──────── Document segment ────────

The heads of the NYSE and Nasdaq have appropriated the word “transparency” to support the effort to reduce the shorts’ effectiveness. When the NYSE purports to champion “transparency” – the key to reducing fraud by the CEOs of the companies whose stocks they exchange – it is time for investors to grab their wallets and hold them tight. The stock exchanges are very far from being champions of transparency when the question is what the CEOs of the listing companies should be required to disclose. Sure enough, it turns out that the stock exchanges’ proposed anti-short “reform” is actually a means to try to reduce the reliability of the public disclosures made by the CEOs of firms on those stock exchanges. A sophisticated stock fraudster wants the public to believe the firm is “transparent” because of its disclosures, but it is those very disclosures (when false) that turn that ‘transparency’ into an illusion designed to deceive the investor. When shorts improve the reliability of the disclosures that the CEOs of firms listed on the stock exchanges make, they protect investors from fraud. That makes honest “shorts” highly “American.”
When an investor “shorts” a financial instrument, he or she anticipates its current price is excessive. If the investor is right, he or she profits if the price falls quick enough and far enough. “Shorts,” therefore, can serve a valuable service. Their research and analysis may reveal that the company or the financial product is greatly overvalued. Honest, competent shorts make markets less inefficient and makes it much harder for CEOs to defraud or con future purchasers of the stock or financial instrument.

──────── Data for analysis ────────

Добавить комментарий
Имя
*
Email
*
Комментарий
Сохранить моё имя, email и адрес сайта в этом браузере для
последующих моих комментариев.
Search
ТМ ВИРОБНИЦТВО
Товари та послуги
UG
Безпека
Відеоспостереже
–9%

────────
──────── Data for analysis ────────

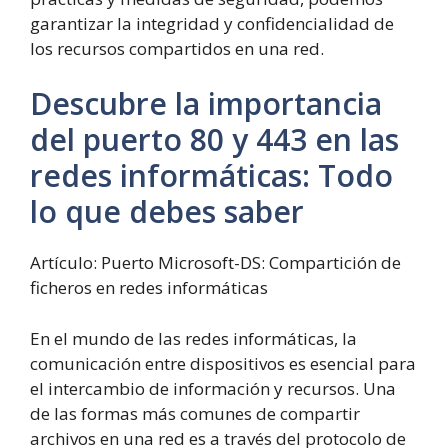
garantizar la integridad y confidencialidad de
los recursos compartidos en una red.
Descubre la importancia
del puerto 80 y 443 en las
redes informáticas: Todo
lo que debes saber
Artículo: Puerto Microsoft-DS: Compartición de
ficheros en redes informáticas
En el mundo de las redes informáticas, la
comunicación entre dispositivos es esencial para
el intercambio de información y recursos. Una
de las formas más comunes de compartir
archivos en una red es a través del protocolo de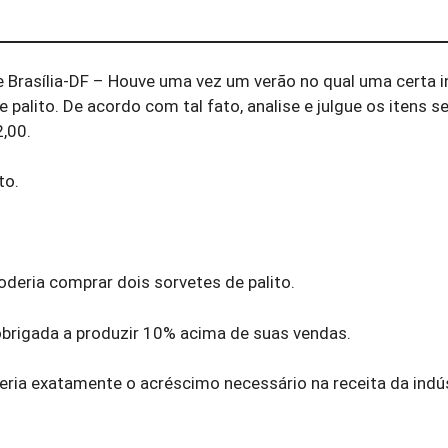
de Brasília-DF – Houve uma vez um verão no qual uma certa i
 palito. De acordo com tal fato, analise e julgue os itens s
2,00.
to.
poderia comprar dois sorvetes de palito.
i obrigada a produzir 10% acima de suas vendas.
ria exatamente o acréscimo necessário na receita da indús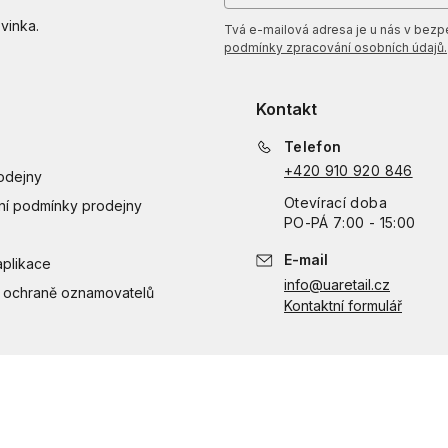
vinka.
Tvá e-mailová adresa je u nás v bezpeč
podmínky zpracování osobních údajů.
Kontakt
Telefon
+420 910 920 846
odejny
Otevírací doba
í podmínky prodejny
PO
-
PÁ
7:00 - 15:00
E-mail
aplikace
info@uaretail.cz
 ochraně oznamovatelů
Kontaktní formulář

────────

Questions →
a. In the passage on short selling, what does an investor anticipate about a financial instrument when shorting it?
b. Write the next part of the passage on short selling, picking up right after its final sentence.

Answers in order →
a. The investor anticipates that its current price is excessive.

b.
The fact that the shorts can be good for the world, the public, and investors does not mean that the shorts are saints or that all shorts are honest. They short stocks, derivatives, and bonds to make money. Shorts can be frauds, spreading false derogatory information about firms, CEOs, stocks, and financial instruments. Fraudulent shorts harm investors and market efficiency. The book, movie, and facts surrounding the “Big Short” shows why effective whistleblowers, regulators, and credit raters could have protected the public from the frauds far better than did the “shorts.” The “shorts” did not want the public to learn about the underlying frauds that inflated the value of mortgage products and the owners of such products until after the “shorts” were able to borrow the money to make large bets that the mortgage product and the firms that issued and held it were overvalued.
It is technically difficult, and expensive, to try to short many financial instruments over a long time. The sweet spot for shorts is to short the financial instrument shortly before it reaches its peak and falls sharply. The most common reason a financial instrument will surge rapidly in price and then fall precipitously is elite fraud. The movie portrayed the investors that made a fortune ‘shorting’ mortgage instruments as being greatly distressed because the mortgage instruments continued for months to have absurdly high values even though the information about the fraud epidemics available to the investors and credit rating agencies should have led efficient markets for mortgage instruments to fall quickly and severely. Only after the “shorts” made their bets did it became desirable from their perspective that the public learn that the mortgage products and firms that depended on their purported high values were in fact much less valuable once one realized the endemic frauds by mortgage lenders and those selling the mortgage product to the secondary and tertiary markets.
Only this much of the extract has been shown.